According to Nagle’s research, the Internet held 1.2 ZB in 2009, 2.8 ZB in 2012, and it is expected to grow to 40 ZB by 2020. Imagine 1.2 ZB as 75 billion fully loaded 16 GB iPads, stacked 339 miles into the sky.
Humans produce now in two days “more information than was created in all of history up until the year 2003.” Nagle said that “if you had bought the computing power found inside an iPhone 5s in 1991, it would have cost you $3.56 million. A TI-83 calculator’s computing power could have taken astronauts to the moon in 1969.”
In the seventies one computer occupied an entire building. Now a major international bank needs just five servers, each the size of an ordinary box.
The data is stored in computers, laptops, iPads, tablets, cell phones, external flash drives, servers in schools, businesses, companies, government, and servers in the “cloud.”

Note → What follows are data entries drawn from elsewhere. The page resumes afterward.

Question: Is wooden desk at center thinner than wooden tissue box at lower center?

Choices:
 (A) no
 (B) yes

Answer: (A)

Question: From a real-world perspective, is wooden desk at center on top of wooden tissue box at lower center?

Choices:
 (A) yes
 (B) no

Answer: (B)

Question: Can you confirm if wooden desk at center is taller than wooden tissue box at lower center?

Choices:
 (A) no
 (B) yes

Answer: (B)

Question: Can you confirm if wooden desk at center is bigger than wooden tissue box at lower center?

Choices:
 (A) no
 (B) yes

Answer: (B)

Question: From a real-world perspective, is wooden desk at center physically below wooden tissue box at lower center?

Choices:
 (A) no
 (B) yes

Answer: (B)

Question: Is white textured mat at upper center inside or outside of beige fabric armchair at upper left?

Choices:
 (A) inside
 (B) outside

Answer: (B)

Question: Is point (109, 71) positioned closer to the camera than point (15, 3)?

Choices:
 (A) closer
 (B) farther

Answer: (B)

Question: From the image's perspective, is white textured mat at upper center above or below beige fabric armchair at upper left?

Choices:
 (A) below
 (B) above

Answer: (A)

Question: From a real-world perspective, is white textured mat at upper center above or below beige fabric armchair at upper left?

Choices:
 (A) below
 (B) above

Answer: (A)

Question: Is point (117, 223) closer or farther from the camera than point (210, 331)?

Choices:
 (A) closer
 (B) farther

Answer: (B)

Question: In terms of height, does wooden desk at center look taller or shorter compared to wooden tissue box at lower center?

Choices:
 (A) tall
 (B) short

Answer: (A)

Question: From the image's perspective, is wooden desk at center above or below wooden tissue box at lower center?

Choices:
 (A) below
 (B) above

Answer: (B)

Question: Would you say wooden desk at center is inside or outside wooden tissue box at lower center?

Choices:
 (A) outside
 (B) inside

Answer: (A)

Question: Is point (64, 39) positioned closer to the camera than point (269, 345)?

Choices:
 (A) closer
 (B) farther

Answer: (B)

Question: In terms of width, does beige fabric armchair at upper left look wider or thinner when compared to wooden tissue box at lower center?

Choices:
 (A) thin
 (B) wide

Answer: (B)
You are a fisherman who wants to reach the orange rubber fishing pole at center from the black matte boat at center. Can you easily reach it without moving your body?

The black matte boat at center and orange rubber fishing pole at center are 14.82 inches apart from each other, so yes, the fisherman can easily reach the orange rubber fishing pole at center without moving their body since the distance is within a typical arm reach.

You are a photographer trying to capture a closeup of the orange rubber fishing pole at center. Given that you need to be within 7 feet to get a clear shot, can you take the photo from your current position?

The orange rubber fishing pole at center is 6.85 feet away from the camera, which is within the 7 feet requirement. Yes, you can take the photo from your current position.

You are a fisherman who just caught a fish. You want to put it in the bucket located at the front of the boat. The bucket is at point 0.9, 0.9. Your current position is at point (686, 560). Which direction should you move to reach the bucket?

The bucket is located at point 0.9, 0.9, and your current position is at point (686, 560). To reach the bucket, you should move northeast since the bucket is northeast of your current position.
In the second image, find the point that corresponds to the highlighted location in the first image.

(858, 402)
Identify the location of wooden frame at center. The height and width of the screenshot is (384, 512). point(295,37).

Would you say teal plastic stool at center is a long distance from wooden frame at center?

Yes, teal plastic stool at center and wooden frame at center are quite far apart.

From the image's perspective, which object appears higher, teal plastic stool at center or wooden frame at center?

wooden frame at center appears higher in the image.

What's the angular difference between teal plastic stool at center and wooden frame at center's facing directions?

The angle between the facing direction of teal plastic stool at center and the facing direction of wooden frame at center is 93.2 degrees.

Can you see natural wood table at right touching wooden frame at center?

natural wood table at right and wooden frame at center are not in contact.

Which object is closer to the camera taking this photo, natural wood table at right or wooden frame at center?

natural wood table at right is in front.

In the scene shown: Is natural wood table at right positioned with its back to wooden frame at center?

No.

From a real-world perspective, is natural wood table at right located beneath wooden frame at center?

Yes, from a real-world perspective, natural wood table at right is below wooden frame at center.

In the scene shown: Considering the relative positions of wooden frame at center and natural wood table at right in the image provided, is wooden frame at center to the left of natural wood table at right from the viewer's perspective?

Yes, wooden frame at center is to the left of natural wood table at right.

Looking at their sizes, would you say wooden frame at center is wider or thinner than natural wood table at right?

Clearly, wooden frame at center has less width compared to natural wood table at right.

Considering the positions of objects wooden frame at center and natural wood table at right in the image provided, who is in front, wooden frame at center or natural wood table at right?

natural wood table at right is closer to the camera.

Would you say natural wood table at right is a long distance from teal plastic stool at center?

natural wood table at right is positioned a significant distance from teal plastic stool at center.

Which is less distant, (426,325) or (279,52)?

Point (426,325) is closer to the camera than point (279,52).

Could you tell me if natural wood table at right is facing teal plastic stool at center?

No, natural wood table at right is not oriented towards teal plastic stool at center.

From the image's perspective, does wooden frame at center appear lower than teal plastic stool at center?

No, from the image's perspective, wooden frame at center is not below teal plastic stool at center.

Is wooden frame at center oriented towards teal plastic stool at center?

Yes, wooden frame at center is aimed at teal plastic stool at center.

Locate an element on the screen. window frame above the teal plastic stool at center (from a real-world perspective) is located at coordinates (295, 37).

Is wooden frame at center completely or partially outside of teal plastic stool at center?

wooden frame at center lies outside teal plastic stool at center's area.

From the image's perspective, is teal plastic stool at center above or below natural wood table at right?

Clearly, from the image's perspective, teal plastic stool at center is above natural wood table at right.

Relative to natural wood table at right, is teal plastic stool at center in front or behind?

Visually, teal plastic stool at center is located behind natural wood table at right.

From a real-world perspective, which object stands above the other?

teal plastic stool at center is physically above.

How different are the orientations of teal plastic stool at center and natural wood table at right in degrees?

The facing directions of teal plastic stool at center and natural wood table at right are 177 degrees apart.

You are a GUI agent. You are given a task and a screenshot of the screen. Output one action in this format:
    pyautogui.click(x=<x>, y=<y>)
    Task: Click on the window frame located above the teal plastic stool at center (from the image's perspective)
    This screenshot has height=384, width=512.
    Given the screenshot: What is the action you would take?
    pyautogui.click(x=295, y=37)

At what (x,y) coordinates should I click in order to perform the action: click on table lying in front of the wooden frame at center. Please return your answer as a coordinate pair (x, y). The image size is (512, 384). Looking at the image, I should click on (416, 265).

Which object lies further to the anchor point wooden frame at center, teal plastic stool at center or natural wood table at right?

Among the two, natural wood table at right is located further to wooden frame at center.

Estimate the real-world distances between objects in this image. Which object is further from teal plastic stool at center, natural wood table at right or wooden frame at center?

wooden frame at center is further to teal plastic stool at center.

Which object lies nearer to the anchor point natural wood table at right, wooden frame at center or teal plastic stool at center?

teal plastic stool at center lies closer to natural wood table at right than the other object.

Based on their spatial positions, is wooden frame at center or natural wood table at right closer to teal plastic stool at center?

The Mother Ship is the NSA Cloud in Utah where water and electricity are plentiful, enabling its global Cloud to exist. They save not just Meta data, they store EVERYTHING of EVERYBODY around the world, citizens and governments. “If it’s on the Internet and it can be picked up with antennas, it’s there,” said Nagle. Even Hillary’s emails are there, he added, “now try to get them out.”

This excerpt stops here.